1. The facts are fully set out by the learned Judge and we think it unnecessary to recapitulate them. It is sufficient to say that the decree in the original suit (C.S. No. 266 of 1886) made Tulja Ram Rao, the 18th defendant, accountable to the family, consisting of three branches besides that of Tulja Ram for a sum of Rs. 3,26,000 and odd. On appeal (Original Side Appeal No. 33 of 1892) he was held to be accountable for an additional sum of Rs. 1,40,000 and the half share in the Scottish Press purchased by him was declared to be family property, and it was also held that he must further account for a sum of Rs. 1,03,000 for his drawings from the press. The share of the plaintiff’s branch in the total sum for which Tulja Ram was held accountable was about Rs. 86,000. While Tulja Ram’s appeal against that decree was pending, a compromise was entered into between the parties by which the plaintiff’s father (the 2nd defendant) renounced his share of the amount decreed; the plaintiff in that suit gave up about Rs. 10,000 out of the amount decreed to him, and a widow who represented a third branch gave up more than Rs. 60,000. Tulja Ram withdrew his appeal and the plaintiff’s father entered tip satisfaction of the decree.
2. It is contended before us that as the plaintiff was a minor defendant in that suit, any compromise entered into by the second defendant, his father, who was her guardian ad litem, is not binding on him as the sanction of the court was not sought for and obtained. It is argued that though a bona fide compromise, by a father or a managing member of a family, of a disputed claim may, in certain circumstances, be binding on the minor members of the family, yet when the minor is a party to the suit he will not be bound by a compromise entered into by his father, appointed by the court guardian ad litem without the sanction of the court nor will he be bound by any such compromise even when a person other than the father or the guardian under Hindu Law is the guardian ad litem, because it is urged, when a guardian is appointed by a court the minor becomes a ward of court and any power which his father or any other person may have to bind his interest in any property in a pending suit is put an end to. We feel that there is a great force in this contention, and if it were necessary to decide the question we should hesitate to hold that a minor would be bound by any compromise with reference to such property without the sanction of the court.

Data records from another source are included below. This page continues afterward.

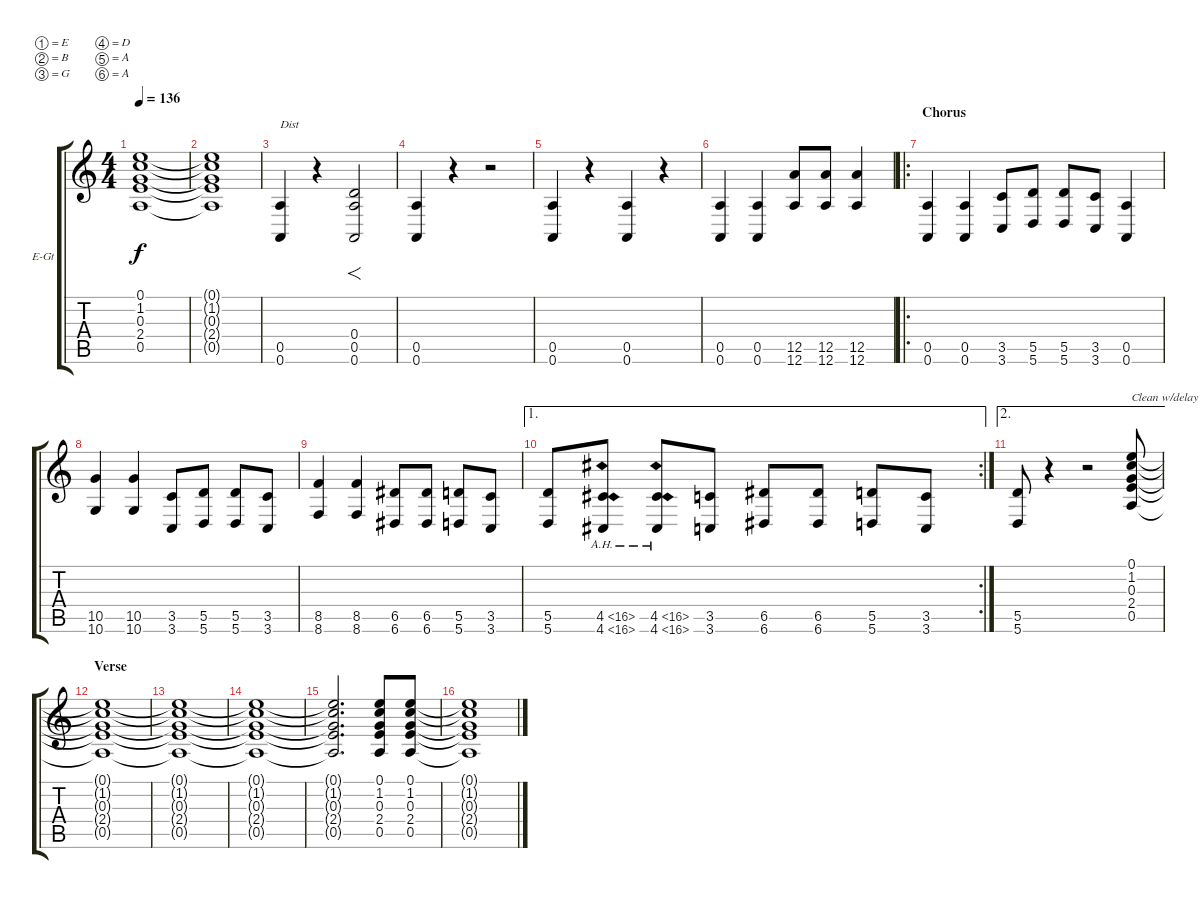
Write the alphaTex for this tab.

\bracketExtendMode groupsimilarinstruments
\firstSystemTrackNameOrientation horizontal
\otherSystemsTrackNameOrientation horizontal
\track ("Guitar 1" "E-Gt") {instrument distortionguitar}
\staff {score tabs}
\tuning (E4 B3 G3 D3 A2 A1)
\ts (4 4)
\tempo 136
\clef g2
\ks c
(0.1{t} 1.2{t} 0.3{t} 2.4{t} 0.5{t}).1{dy f} |
(0.1{t} 1.2{t} 0.3{t} 2.4{t} 0.5{t}).1 |
(0.5 0.6).4{txt "Dist"} r.4 (0.4 0.5 0.6).2{f} |
(0.5 0.6).4 r.4 r.2 |
(0.5 0.6).4 r.4 (0.5 0.6).4 r.4 |
(0.5 0.6).4 (0.5 0.6).4 (12.5 12.6).8 (12.5 12.6).8 (12.5 12.6).4 |
\ro
\section ("" "Chorus")
(0.5 0.6).4 (0.5 0.6).4 (3.5 3.6).8 (5.5 5.6).8 (5.5 5.6).8 (3.5 3.6).8 (0.5 0.6).4 |
(10.5 10.6).4 (10.5 10.6).4 (3.5 3.6).8 (5.5 5.6).8 (5.5 5.6).8 (3.5 3.6).8 |
(8.5 8.6).4 (8.5 8.6).4 (6.5 6.6).8 (6.5 6.6).8 (5.5 5.6).8 (3.5 3.6).8 |
\ae 1
\rc 2
(5.5 5.6).8 (4.5{ah 12} 4.6{ah 12}).8 (4.5{ah 12} 4.6{ah 12}).8 (3.5 3.6).8 (6.5 6.6).8 (6.5 6.6).8 (5.5 5.6).8 (3.5 3.6).8 |
\ae 2
(5.5 5.6).8 r.4 r.2 (0.1 1.2 0.3 2.4 0.5).8{txt "Clean w/delay"} |
\section ("" "Verse")
(0.1{t} 1.2{t} 0.3{t} 2.4{t} 0.5{t}).1 |
(0.1{t} 1.2{t} 0.3{t} 2.4{t} 0.5{t}).1 |
(0.1{t} 1.2{t} 0.3{t} 2.4{t} 0.5{t}).1 |
(0.1{t} 1.2{t} 0.3{t} 2.4{t} 0.5{t}).2{d} (0.1 1.2 0.3 2.4 0.5).8 (0.1 1.2 0.3 2.4 0.5).8 |
(0.1{t} 1.2{t} 0.3{t} 2.4{t} 0.5{t}).1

3. In this case, however, a decree had been passed determining the rights of the parties, and the decree made the money (Rs. 86,000) payable to the plaintiff’s father, the third defendant in that suit. No sum was payable to the plaintiff, who was the 6th defendant, in that suit. It is no doubt, true that the money was, by virtue of the Hindu Law, payable to the plaintiff’s father as the representative of the branch of the family consisting of himself and his descendants, whether or not they were parties to the suit, and he was entitled to receive it only as ancestral property, not as separate property. But so far as the question before us is concerned he was the sole decree-holder entitled to enter up satisfaction. Section 462, Civil Procedure Code, only precludes “the next friend or guardian for the suit” from entering into any agreement “on behalf of a minor” without the leave of the court. If, therefore some other person had been the minor’s next friend or guardian for the suit, then the plaintiffs’ father could have entered into the agreement now in question with Tulja Ram, the judgment-debtor, on his own behalf without any reference to Section 462, C.P.C. His appointment as guardian ad litem would not deprive him of his capacity to act on his own behalf. But as the money was made payable to him only as the representative of the family of which he is the head, the compromise he entered into will be binding on the other members, including the plaintiff, only if it is a bona fide compromise of a disputed claim.

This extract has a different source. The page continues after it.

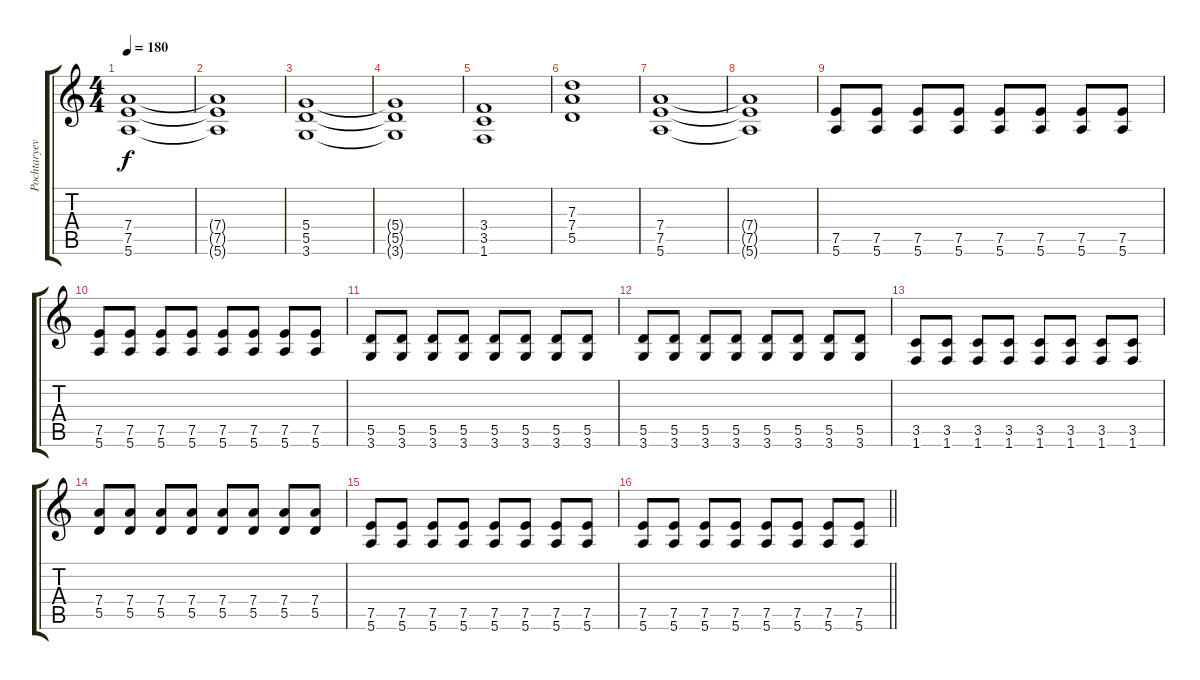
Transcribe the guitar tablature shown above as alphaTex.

4. The learned Judge has held that this agreement (Ex. AA) was part of a family settlement which put an end to disputes between all members of the family and enabled the heads of the three branches of the family which thenceforth became divided from one another – the fourth being represented by a widow – to carry on in partnership the valuable business of the Scottish Press which could have been jeopardized by further quarrels. The plaintiff has not given any oral evidence. The documentary evidence has been read to us. It certainly shows that Tulja Ram believed that he had no grounds for appealing against the decree in the suit. He had competent counsel to advise him. The correspondence also shows that the matters in dispute were discussed fully between the parties and their advisers. The main questions raised in appeal as to the ownership of the half share of the Scottish Press which was purchased in Tulja Ram’s name and his liability for failure to collect over a lakh of rupees due to the family were undoubtedly substantial questions. The withdrawal of his appeal was therefore, in our opinion, good consideration to justify the plaintiff’s father in entering into the compromise. The terms of the compromise differed as between the parties because circumstances were different. We are, therefore, unable to treat the release (Ex. AA) as a gift by the plaintiff’s father to his brother Tulja Ram. Being of opinion, therefore, that the agreement is binding on the plaintiff, we dismiss the appeal with costs.